За стеной у соседей упал стул, и через мгновение захныкал ребенок. Под мужскими шагами охнули в коридоре половицы, а от толчка в кухонной двери вздрогнуло стекло. С кухни в Олежкину стену три раза ударили зло, Олежка дернулся на диване, но не встал, буркнул только:

— Охренел, совсем охренел, — а затем добавил веселее: — Мы тут подрались не помним из-за чего, он мне на голову дуршлаг с лапшой одел. — Олежка замолчал, прислушался к тревожным мелким шагам за дверью и прокомментировал:— Жена пошла… М-да, может и врезать.

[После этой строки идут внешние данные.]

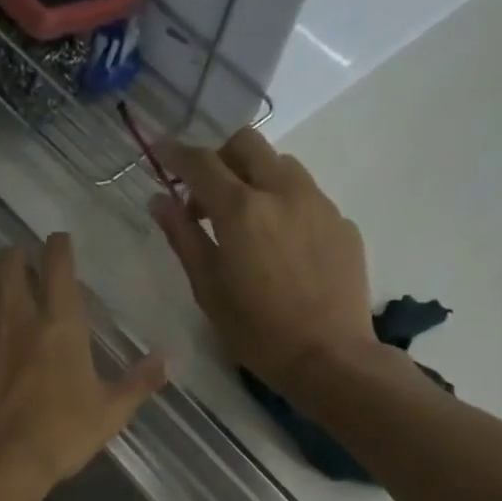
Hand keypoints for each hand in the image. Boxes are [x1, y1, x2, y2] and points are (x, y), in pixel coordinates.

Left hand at [0, 234, 166, 500]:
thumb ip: (139, 383)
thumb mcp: (109, 414)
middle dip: (17, 257)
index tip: (59, 243)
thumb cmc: (57, 438)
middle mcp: (15, 315)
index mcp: (59, 323)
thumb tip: (169, 359)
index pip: (58, 263)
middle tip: (22, 267)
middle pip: (9, 263)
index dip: (59, 246)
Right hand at [151, 132, 374, 392]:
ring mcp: (318, 203)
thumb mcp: (208, 289)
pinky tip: (281, 246)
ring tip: (246, 221)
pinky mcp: (341, 221)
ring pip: (280, 164)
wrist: (329, 357)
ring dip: (254, 178)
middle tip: (206, 198)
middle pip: (246, 144)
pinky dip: (284, 204)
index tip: (159, 151)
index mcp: (241, 210)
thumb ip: (183, 238)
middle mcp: (282, 192)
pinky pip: (306, 195)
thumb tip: (160, 200)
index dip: (175, 152)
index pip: (201, 162)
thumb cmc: (257, 332)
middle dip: (219, 158)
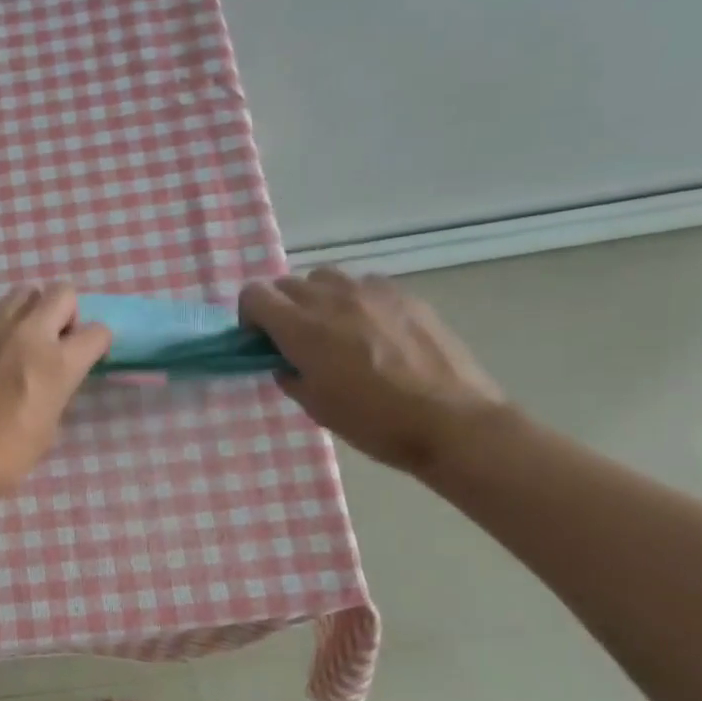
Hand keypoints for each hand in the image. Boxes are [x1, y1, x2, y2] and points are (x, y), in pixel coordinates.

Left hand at [0, 284, 111, 501]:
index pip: (97, 331)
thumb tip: (53, 378)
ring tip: (18, 344)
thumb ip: (57, 392)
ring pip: (23, 294)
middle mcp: (27, 333)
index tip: (88, 357)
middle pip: (62, 293)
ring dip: (31, 313)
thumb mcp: (48, 429)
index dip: (97, 344)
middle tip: (55, 341)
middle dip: (67, 314)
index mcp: (56, 364)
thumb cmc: (2, 456)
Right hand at [240, 268, 507, 475]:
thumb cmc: (375, 423)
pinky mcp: (404, 295)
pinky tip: (372, 330)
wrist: (451, 421)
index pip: (254, 295)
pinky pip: (364, 285)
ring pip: (325, 278)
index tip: (261, 342)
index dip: (249, 316)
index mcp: (303, 329)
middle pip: (287, 284)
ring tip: (333, 330)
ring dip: (316, 299)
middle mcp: (332, 299)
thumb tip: (286, 362)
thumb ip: (291, 375)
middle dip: (281, 309)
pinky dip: (354, 300)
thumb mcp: (317, 408)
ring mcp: (371, 292)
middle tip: (295, 342)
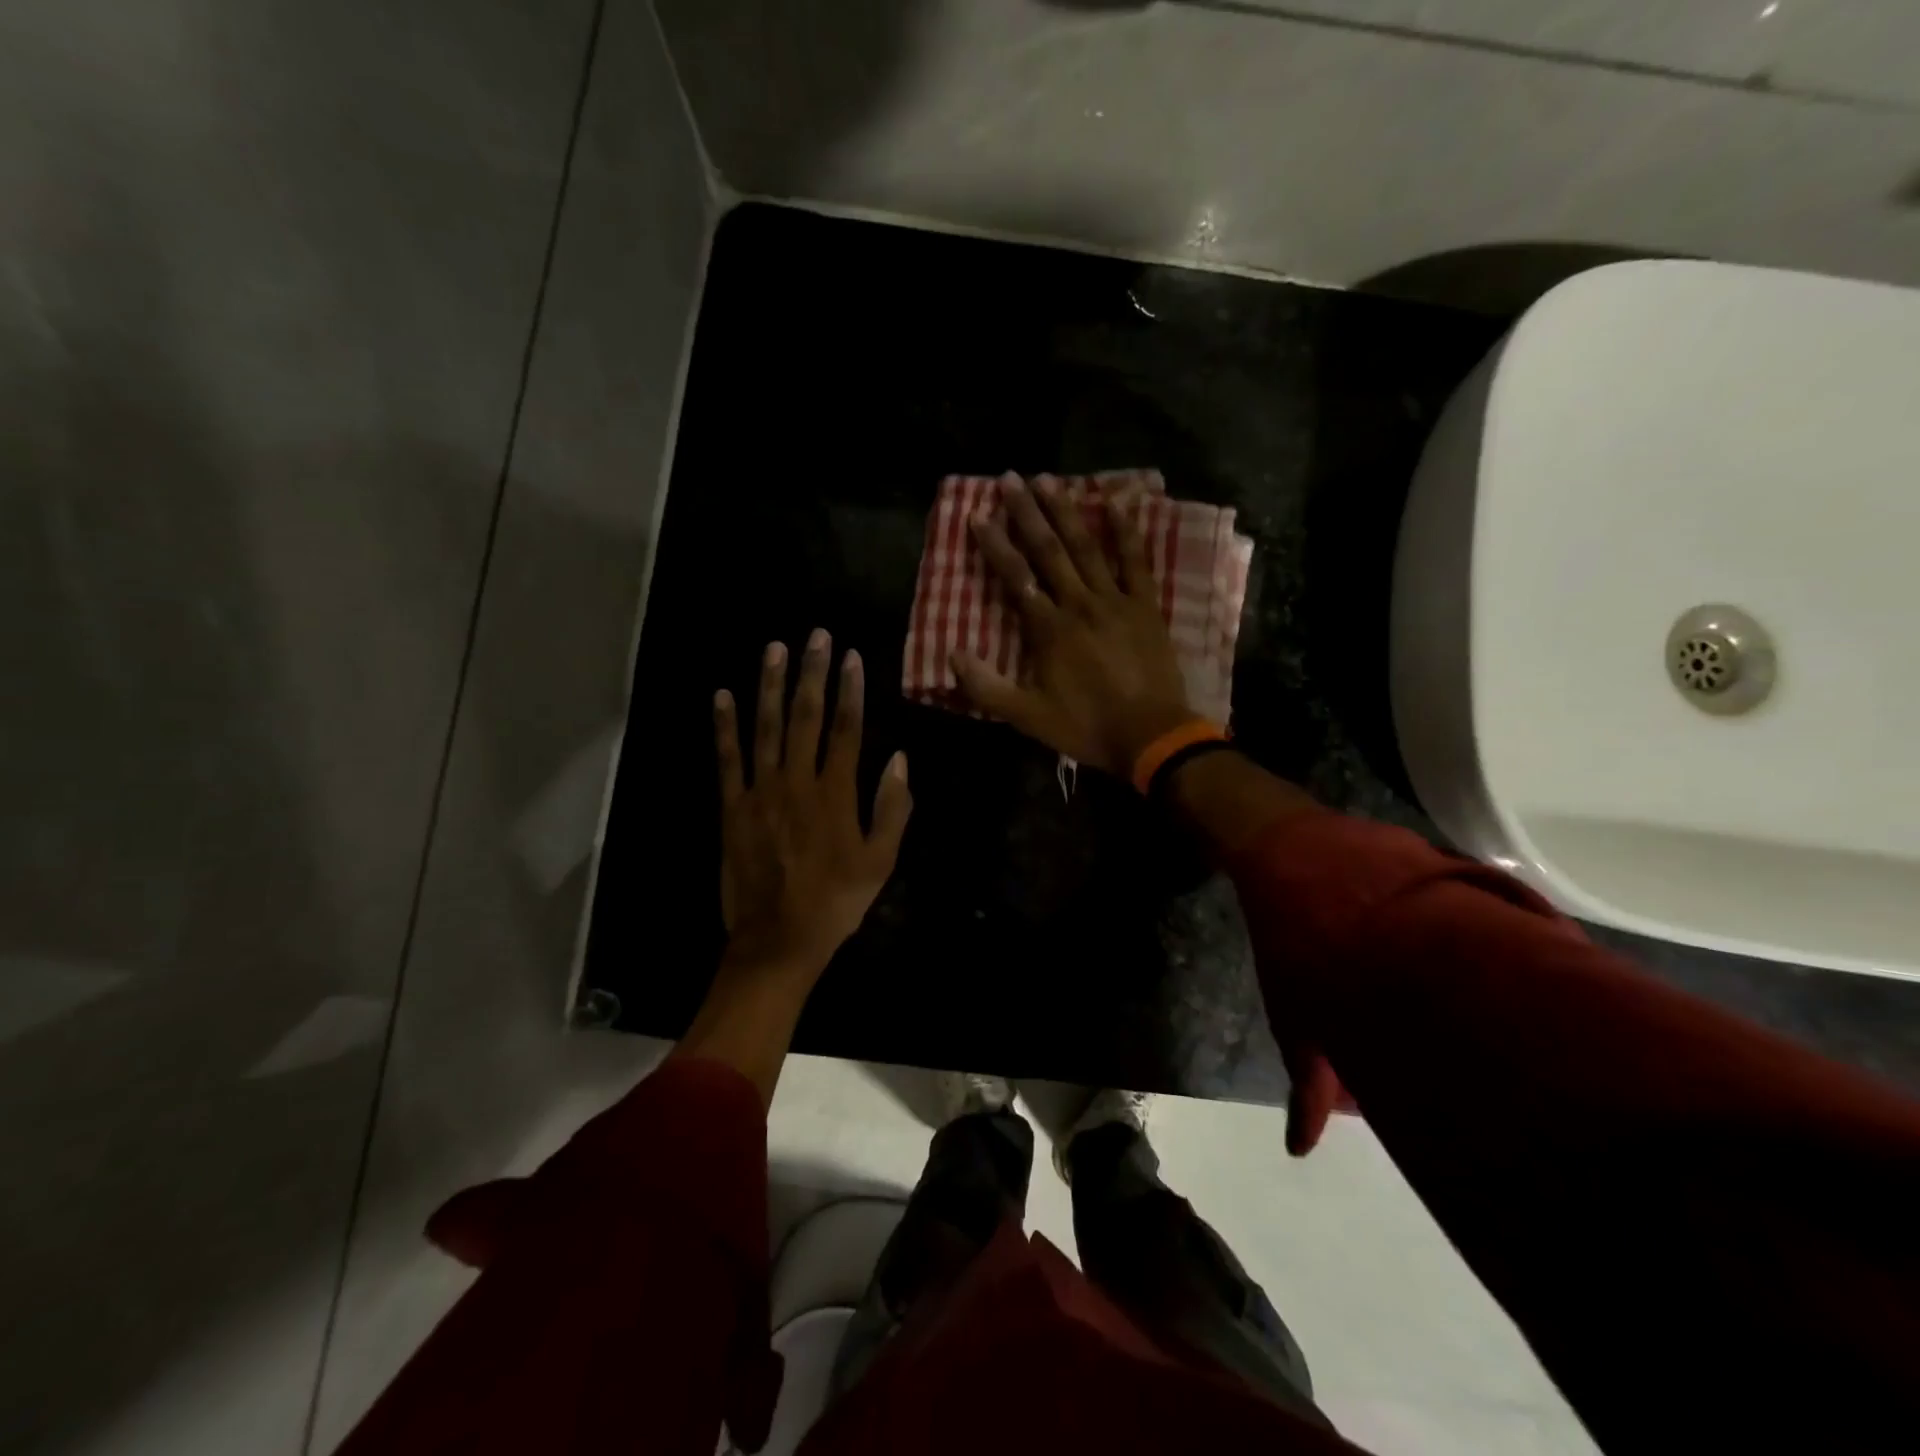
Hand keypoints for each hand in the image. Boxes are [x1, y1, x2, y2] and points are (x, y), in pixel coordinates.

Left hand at [714, 629, 911, 980]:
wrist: (778, 940)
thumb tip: (899, 759)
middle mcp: (796, 782)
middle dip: (811, 673)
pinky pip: (727, 759)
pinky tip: (723, 696)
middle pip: (805, 717)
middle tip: (816, 635)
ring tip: (774, 648)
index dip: (849, 690)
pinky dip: (724, 726)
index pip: (845, 729)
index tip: (851, 657)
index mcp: (835, 794)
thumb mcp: (881, 861)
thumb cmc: (836, 902)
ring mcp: (759, 792)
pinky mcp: (731, 807)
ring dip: (770, 685)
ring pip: (765, 728)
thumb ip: (892, 809)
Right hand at [951, 473, 1196, 775]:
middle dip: (1026, 513)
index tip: (977, 515)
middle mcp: (1079, 604)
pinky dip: (1125, 532)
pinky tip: (1115, 503)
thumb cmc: (1087, 726)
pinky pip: (1135, 561)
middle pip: (1048, 551)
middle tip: (1009, 478)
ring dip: (1065, 512)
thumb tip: (952, 655)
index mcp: (1049, 630)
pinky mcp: (1145, 606)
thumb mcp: (1028, 717)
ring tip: (1048, 479)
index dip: (995, 546)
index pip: (1016, 579)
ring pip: (1086, 548)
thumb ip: (987, 688)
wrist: (1151, 736)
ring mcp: (1115, 601)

Но на кухне было тихо. Олежка для порядка крутанул ручку в магнитофоне, — неожиданно завертелись бобины, чуть слышно запел Боб Марли, уже вовсю качал свои любимые вторые доли и убаюкивал ямайской хрипотцой. Ночь теперь просветлела над городом, но для меня это не имело значения. Дремота вернула меня на освещенный квадрат ринга. Я лежал там, сбитый с ног, и уже «6» и «7» считал Единственный Рефери, и надо было подняться и противостоять. Нет никого вокруг меня, кроме света, но все равно и в дреме звучало усвоенное как закон: надо подняться и противостоять… В эту дрему вдруг вторглись звуки, но не музыки; они находились пока на окраинах сознания, где-то за рингом, за канатами, за белым светом боя неизвестно с кем, за счетом Рефери «8» и «9»…

Как-то одновременно замолк Боб Марли и заговорил Олежка, толкая меня в плечо:

— Саш, слышь, Саш! Я и сам кемарю. Слышь, Саша, он, по-моему, натворил. Ты понял?

Я не понял. Я открыл глаза и посмотрел на Олежку. И еще посмотрел в окно на серый рассвет. Всегда вот так: ночь коротка, лишь когда ты хочешь, чтобы она не кончалась.

— А она-то что, она? Она-то как же? Ты не понимаешь? А он-то что, он? И зачем? Бывает разве так, нет? Ты не понял ничего, неужели заснул, заснул? — Олежка стоял надо мной и показывал на окно. — Там! — сказал он. — Там посмотри. А мне страшно.